LOUISVILLE, Ky. – Nearly two dozen University of Louisville School of Public Health and Information Sciences faculty, students and alumni will share new knowledge through both oral and poster presentations, as well as roundtable discussions, at the American Public Health Association (APHA) annual meeting and expo this week in Denver, Colo.
The UofL posters focus on a variety of topics ranging from an analysis of the Louisville Metro Department of Public Health and Wellness Syringe Exchange Program to an assessment of increasing access to HIV pre-exposure prophylaxis or PrEP – a way for people who are at substantial risk of contracting HIV to better prevent the infection by taking a daily pill medication.
The PrEP study, led by public health students Baraka Muvuka, M.P.H., Aneshia Gray, M.P.H., Camila Aramburu, M.P.H., Rishtya M. Kakar, M.B.B.S., M.P.H. and Suur D. Ayangeakaa, M.P.H., explored the knowledge and attitudes of physicians towards HIV PrEP. Their presentation is part of today’s Behavioral Science/Health Education Roundtable.
Data was collected through surveys distributed to a sample of family and internal medicine physicians, and medical students. While 87 percent of all respondents supported the use of PrEP to prevent HIV among those at high-risk, only 12 percent of practicing physicians have prescribed PrEP, citing a lack of clinical knowledge as the main reason.

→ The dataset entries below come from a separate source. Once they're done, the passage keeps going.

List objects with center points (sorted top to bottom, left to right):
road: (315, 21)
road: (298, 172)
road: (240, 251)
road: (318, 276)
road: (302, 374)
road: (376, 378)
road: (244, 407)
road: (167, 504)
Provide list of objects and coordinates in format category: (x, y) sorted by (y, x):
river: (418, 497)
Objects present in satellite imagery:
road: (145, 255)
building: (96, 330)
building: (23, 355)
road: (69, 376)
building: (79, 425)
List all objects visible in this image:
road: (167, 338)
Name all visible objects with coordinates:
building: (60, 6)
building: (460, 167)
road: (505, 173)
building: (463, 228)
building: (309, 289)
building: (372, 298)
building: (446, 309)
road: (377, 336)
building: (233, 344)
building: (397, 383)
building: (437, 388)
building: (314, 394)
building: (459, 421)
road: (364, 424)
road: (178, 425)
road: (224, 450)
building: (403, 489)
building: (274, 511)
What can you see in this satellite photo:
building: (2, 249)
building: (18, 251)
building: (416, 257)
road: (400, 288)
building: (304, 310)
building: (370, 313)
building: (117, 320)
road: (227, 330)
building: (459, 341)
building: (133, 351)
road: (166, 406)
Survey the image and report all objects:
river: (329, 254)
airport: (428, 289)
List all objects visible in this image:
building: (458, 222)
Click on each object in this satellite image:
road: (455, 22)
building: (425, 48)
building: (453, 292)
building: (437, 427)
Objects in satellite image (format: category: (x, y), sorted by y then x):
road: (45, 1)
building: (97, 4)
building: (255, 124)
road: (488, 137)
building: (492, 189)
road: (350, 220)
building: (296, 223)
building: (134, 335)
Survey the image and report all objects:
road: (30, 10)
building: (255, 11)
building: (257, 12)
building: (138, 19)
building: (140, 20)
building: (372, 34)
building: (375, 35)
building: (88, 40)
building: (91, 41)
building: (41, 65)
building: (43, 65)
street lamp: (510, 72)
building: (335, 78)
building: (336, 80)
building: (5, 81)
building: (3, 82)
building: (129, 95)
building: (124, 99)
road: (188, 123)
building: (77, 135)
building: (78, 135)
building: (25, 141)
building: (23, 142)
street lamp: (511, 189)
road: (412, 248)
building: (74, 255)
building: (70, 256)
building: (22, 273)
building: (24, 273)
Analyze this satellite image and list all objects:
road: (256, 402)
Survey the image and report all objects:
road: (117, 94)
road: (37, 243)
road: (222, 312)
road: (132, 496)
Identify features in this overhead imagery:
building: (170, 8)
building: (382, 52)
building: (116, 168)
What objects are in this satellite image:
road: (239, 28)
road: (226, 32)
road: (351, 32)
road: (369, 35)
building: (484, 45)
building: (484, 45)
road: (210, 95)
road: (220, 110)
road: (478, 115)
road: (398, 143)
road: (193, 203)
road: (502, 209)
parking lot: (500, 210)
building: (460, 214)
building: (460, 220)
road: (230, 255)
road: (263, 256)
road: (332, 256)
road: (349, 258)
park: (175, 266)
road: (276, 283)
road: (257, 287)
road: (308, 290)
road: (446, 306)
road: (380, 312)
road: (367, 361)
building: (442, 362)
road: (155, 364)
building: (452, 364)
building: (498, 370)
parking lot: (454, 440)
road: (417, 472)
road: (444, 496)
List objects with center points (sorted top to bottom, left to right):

High demands on physician time, high costs and potential patient toxicity were cited as the top three barriers to PrEP administration. The study contributes information to the potential design of an inter-professional clinical model for PrEP, involving primary care physicians and pharmacists to reduce barriers to PrEP administration through clinical education and improved inter-professional collaboration.
The APHA conference brings together more than 12,000 public health professionals to network, educate and share experiences. The theme of this year’s meeting, “Creating the Healthiest Nation: Ensuring the Right to Health,” underscores the work of UofL scholars.
“Our faculty, students and alumni are working to improve the health of all by advancing knowledge through research,” said UofL School of Public Health and Information Sciences Dean Craig Blakely, Ph.D., M.P.H. “I am pleased we have such a robust presence at this national meeting of our peers.”